Department of Otolaryngology, College of Medicine, The Ohio State University, Room 4331 UHC, 456 West 10th Avenue, Columbus, OH, 43210, USA.

出版信息

Microb Pathog. 1997 Aug;23(2):119-26. doi: 10.1006/mpat.1997.0140.

Abstract

To determine the kinetics of ascension of the eustachian tube (ET) by non-typeable Haemophilus influenzae (NTHi) in situ from the nasopharynx to the middle ear using an experimental model of otitis media (OM), we examined snap-frozen sections of chinchilla ET and middle ear mucosa for adherent bacteria over a 14 day time period. Via fluorescent- and transmission electron-microscopy, we found that NTHi preferentially adhered not to the epithelial cells but to the mucus in the ET and gradually ascended this tubal organ, reaching the middle ear approximately 10 days after intranasal inoculation of adenovirus-infected animals.
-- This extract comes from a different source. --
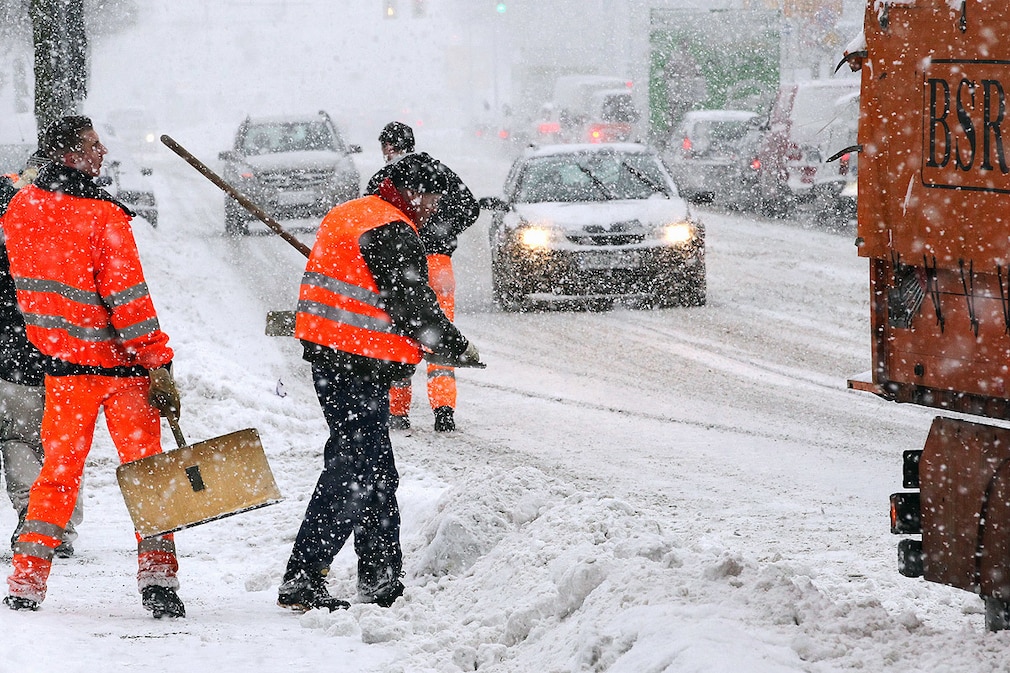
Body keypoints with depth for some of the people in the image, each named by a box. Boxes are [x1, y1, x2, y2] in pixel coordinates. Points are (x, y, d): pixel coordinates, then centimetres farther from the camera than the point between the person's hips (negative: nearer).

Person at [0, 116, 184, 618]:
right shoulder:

The number of NTHi adherent to mucus at the pharyngeal portion of the ET increased significantly in the first 4 days after inoculation of the nares whereas the number of adherent bacteria in both the mid and tympanic portions of the ET increased more gradually over time. NTHi were not observed in the middle ear until approximately 7-10 days after inoculation of the nares which was coincident with the onset of clinical signs of OM. These data confirmed our earlier in vitro investigation which suggested that adherence to and growth within stagnant mucus within a ET compromised by adenovirus was a possible mechanism by which NTHi, resident in the nasopharynx, might gain access to the middle ear and induce OM.

摘要

为了利用中耳炎(OM)实验模型确定不可分型流感嗜血杆菌(NTHi)在原位从鼻咽部至中耳的咽鼓管(ET)上升动力学,我们在14天的时间段内检查了龙猫ET和中耳黏膜的速冻切片上的黏附细菌。通过荧光显微镜和透射电子显微镜,我们发现NTHi并非优先黏附于上皮细胞,而是黏附于ET中的黏液,并逐渐沿此管状器官上升,在鼻内接种腺病毒感染动物后约10天到达中耳。接种鼻孔后最初4天,ET咽部黏液上黏附的NTHi数量显著增加,而ET中部和鼓室部黏附细菌的数量随时间增加更为缓慢。直到接种鼻孔后约7 - 10天,中耳才观察到NTHi,这与OM临床症状的出现相一致。这些数据证实了我们早期的体外研究,即黏附于受腺病毒损害的ET内停滞黏液并在其中生长可能是鼻咽部的NTHi进入中耳并诱发OM的一种机制。